Leads Biolabs Announces Completion of Patient Enrollment in Pivotal Trial of Opamtistomig Monotherapy for Extrapulmonary Neuroendocrine Carcinoma
NANJING, China, Aug. 14, 2025 /PRNewswire/ -- Nanjing Leads Biolabs Co., Ltd. ("Leads Biolabs" or the "Company," Stock Code: 9887.HK) today announced the successful completion of patient enrollment in the ongoing single-arm, pivotal registrational clinical trial (CTR20213023) for Opamtistomig (LBL-024), a novel PD-L1/4-1BB bispecific antibody.

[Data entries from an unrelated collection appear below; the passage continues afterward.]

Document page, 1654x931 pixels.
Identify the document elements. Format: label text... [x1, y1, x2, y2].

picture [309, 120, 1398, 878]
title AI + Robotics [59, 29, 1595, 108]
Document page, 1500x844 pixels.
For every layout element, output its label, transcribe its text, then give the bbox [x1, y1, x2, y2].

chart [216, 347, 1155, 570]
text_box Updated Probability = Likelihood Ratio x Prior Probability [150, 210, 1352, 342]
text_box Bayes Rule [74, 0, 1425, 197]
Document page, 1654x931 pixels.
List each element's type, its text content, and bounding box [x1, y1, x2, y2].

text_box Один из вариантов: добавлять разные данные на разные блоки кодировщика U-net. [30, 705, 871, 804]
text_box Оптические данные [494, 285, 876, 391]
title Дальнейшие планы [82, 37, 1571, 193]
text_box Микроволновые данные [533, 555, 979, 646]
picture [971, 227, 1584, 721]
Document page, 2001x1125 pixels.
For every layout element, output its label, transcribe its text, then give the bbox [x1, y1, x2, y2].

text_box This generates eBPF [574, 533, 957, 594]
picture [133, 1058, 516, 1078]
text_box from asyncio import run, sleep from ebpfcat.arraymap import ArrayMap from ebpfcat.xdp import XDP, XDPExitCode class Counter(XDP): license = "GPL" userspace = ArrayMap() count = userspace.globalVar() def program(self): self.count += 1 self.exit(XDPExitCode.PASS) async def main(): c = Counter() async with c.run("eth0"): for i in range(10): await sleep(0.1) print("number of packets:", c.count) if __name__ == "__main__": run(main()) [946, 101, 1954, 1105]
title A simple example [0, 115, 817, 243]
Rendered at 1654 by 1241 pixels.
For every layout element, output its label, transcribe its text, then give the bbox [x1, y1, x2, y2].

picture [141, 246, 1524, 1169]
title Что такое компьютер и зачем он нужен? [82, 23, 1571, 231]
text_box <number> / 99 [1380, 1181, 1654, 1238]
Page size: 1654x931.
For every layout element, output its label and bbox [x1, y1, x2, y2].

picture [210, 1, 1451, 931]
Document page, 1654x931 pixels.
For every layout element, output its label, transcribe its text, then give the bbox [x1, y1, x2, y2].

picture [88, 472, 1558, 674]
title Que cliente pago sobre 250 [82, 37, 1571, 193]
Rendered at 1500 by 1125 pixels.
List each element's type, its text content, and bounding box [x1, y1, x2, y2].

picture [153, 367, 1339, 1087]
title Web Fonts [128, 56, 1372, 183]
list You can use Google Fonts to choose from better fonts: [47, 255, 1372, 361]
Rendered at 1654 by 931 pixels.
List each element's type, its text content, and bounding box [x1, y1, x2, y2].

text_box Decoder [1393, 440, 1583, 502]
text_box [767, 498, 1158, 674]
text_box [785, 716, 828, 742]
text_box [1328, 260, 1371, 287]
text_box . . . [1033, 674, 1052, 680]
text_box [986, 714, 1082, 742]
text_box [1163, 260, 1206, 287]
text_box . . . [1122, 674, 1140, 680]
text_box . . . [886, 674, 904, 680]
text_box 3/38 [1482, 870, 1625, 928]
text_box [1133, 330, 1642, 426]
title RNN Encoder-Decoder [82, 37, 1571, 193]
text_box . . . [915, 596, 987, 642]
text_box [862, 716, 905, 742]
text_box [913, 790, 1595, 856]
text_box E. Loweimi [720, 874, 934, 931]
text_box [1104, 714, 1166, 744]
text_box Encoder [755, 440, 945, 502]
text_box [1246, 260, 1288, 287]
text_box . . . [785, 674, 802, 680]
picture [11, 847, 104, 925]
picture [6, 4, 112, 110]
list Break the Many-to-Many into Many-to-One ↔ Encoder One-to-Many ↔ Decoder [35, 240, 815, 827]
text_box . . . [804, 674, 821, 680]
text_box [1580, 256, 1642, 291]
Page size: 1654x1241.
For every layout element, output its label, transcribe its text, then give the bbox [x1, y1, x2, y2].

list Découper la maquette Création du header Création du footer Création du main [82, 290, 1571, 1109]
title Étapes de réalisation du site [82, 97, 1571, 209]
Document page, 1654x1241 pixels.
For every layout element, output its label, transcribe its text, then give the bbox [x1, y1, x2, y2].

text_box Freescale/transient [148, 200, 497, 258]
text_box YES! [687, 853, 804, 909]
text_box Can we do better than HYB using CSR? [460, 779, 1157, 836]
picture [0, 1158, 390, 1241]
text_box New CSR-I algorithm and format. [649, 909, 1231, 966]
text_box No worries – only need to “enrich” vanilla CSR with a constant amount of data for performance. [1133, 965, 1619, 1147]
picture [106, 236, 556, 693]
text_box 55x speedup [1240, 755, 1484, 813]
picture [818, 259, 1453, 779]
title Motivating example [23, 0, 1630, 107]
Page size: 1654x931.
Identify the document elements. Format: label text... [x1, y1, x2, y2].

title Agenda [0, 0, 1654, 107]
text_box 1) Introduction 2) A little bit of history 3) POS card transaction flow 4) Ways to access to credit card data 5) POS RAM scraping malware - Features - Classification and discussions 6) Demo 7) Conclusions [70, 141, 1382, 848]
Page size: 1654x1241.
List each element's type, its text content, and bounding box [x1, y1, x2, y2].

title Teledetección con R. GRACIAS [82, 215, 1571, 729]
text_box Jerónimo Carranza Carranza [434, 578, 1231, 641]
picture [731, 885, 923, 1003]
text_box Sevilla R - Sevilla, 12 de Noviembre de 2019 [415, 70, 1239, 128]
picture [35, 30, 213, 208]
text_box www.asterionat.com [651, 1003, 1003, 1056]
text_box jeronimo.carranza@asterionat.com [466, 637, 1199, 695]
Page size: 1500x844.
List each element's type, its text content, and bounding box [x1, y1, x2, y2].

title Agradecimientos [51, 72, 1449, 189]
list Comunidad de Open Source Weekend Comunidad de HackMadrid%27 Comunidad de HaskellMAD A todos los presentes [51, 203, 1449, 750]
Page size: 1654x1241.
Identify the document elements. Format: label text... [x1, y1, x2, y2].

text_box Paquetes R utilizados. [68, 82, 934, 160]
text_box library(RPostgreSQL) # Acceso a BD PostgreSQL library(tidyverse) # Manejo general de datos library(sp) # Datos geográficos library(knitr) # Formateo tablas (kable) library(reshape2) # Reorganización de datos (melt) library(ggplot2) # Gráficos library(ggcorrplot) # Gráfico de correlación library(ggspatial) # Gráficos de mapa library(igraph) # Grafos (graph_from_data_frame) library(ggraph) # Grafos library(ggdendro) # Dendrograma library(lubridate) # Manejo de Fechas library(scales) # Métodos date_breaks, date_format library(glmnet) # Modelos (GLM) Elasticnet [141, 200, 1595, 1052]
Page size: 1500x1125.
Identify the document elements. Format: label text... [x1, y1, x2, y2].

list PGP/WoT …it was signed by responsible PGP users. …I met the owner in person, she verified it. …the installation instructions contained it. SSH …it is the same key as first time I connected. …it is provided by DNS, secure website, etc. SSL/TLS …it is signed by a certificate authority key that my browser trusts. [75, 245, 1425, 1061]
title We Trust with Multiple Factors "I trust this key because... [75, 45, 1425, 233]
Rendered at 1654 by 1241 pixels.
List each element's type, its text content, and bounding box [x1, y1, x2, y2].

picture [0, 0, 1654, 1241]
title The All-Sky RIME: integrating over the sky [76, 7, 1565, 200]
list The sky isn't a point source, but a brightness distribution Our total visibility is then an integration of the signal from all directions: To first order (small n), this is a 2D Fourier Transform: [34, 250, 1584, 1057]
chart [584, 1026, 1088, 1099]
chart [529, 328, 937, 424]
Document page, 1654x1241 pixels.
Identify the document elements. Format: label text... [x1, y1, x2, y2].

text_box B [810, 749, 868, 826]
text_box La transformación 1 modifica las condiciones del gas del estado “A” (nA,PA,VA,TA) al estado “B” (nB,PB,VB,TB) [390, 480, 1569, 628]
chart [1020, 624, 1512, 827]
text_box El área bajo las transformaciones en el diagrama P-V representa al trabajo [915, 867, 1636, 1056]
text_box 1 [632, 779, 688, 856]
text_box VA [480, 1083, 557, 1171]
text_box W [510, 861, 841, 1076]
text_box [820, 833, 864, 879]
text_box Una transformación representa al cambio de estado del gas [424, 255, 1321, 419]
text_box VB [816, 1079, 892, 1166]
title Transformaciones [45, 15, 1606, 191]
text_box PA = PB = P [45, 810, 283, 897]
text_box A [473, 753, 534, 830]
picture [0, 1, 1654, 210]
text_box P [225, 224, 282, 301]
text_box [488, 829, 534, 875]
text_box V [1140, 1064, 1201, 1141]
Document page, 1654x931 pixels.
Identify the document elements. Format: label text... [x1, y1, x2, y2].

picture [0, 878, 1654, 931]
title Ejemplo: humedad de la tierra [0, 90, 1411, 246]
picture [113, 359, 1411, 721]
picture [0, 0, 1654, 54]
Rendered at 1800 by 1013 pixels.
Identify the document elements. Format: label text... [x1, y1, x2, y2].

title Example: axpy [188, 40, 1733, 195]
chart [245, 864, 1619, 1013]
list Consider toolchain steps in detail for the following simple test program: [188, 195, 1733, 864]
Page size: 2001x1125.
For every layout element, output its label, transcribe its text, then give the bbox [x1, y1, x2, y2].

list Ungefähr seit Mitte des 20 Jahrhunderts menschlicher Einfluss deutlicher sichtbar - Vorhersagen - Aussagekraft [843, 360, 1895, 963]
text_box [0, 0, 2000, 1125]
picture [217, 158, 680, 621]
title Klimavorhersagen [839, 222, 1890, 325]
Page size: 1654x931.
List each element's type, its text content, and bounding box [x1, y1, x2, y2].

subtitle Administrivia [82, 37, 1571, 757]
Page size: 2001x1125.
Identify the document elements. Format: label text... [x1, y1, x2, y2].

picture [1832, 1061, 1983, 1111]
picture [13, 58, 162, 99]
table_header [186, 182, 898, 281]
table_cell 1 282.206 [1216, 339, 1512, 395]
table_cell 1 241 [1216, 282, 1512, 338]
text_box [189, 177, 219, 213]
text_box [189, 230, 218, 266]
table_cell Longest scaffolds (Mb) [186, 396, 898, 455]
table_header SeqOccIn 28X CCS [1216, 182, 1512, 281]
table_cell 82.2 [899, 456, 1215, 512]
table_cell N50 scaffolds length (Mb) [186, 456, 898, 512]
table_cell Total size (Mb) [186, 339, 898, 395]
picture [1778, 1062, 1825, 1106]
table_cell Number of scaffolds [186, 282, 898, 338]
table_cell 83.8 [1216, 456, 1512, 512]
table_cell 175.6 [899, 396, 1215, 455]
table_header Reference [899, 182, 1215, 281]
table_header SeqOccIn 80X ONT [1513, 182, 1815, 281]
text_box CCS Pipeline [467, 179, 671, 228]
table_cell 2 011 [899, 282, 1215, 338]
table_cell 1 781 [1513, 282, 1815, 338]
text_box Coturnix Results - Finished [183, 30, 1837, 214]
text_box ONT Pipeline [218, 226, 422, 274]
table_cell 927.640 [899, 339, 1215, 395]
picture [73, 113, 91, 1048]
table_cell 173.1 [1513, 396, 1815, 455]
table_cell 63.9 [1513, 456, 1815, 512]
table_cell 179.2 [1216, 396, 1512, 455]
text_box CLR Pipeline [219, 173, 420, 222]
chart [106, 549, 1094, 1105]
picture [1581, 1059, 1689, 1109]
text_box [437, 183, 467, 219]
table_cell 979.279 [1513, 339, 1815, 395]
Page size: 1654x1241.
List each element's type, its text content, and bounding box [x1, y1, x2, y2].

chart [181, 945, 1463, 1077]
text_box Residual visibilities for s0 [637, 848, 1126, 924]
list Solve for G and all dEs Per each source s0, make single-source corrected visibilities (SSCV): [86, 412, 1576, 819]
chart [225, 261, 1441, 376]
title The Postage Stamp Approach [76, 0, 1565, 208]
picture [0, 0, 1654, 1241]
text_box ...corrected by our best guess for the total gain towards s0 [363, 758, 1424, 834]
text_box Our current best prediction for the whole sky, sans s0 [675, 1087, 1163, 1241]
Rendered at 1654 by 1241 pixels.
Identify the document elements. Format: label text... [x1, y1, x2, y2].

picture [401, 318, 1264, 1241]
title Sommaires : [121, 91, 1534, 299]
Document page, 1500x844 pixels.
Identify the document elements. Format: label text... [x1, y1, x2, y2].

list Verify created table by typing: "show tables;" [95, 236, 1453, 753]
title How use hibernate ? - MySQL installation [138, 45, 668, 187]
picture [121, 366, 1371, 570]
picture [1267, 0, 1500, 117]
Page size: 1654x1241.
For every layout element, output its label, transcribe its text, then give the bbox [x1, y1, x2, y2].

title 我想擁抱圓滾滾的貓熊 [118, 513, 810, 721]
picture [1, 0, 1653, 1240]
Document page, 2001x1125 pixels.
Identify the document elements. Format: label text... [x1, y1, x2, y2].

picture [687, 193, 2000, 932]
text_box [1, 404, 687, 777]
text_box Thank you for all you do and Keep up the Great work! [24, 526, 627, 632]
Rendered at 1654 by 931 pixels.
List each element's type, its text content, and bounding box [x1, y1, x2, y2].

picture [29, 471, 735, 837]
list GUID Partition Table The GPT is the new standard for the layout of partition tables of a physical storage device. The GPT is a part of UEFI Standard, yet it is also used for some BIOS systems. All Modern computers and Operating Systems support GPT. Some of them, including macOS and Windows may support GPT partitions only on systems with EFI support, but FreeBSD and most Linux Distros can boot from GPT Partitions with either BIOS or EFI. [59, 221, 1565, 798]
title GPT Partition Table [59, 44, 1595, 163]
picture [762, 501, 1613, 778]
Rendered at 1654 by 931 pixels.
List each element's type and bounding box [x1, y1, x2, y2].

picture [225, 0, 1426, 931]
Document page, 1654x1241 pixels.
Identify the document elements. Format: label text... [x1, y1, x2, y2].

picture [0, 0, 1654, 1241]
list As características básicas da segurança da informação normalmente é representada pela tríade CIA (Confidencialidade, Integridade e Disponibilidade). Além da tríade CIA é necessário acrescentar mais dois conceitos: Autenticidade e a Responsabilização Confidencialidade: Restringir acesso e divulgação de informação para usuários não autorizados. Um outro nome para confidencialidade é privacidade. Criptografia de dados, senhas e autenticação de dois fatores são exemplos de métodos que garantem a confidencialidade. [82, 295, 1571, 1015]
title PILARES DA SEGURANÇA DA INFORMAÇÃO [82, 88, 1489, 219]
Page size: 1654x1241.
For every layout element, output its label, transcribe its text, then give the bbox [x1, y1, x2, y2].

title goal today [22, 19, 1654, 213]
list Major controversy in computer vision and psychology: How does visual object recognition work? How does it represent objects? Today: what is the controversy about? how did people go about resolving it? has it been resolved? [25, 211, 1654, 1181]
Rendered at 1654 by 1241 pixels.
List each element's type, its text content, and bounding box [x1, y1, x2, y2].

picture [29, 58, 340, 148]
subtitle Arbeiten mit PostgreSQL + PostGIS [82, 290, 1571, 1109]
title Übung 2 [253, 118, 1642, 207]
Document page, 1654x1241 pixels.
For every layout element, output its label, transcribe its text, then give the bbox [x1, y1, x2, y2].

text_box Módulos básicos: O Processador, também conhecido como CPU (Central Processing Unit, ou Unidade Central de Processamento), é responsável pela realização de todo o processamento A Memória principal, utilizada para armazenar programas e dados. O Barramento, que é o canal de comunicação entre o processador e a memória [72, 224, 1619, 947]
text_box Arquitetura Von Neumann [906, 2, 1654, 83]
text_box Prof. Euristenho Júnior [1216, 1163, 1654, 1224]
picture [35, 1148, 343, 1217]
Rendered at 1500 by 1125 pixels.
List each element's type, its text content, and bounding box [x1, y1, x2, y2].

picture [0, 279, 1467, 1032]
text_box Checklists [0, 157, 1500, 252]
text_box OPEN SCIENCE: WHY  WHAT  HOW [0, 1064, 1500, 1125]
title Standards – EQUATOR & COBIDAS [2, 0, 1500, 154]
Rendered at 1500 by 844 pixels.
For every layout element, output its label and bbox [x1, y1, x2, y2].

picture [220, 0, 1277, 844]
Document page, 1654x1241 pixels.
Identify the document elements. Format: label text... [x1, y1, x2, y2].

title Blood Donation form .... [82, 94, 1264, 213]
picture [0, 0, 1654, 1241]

This marks the world's first registrational clinical trial evaluating an immunotherapy monotherapy for extrapulmonary neuroendocrine carcinoma (EP-NEC). The study, led by Professor Shen Lin from Peking University Cancer Hospital and conducted across multiple medical centers, aims to evaluate the efficacy and safety of Opamtistomig in patients with advanced EP-NEC who failed at least two lines of chemotherapy.
EP-NEC is a highly aggressive, immunologically "cold" tumor. The current first-line standard treatment for advanced EP-NEC remains platinum-based chemotherapy, with an objective response rate (ORR) of 30%-50% and a median overall survival (mOS) of approximately 1 year. For patients with platinum-resistant, no established second-line standard of care exists, representing a pressing unmet need for new therapeutic options.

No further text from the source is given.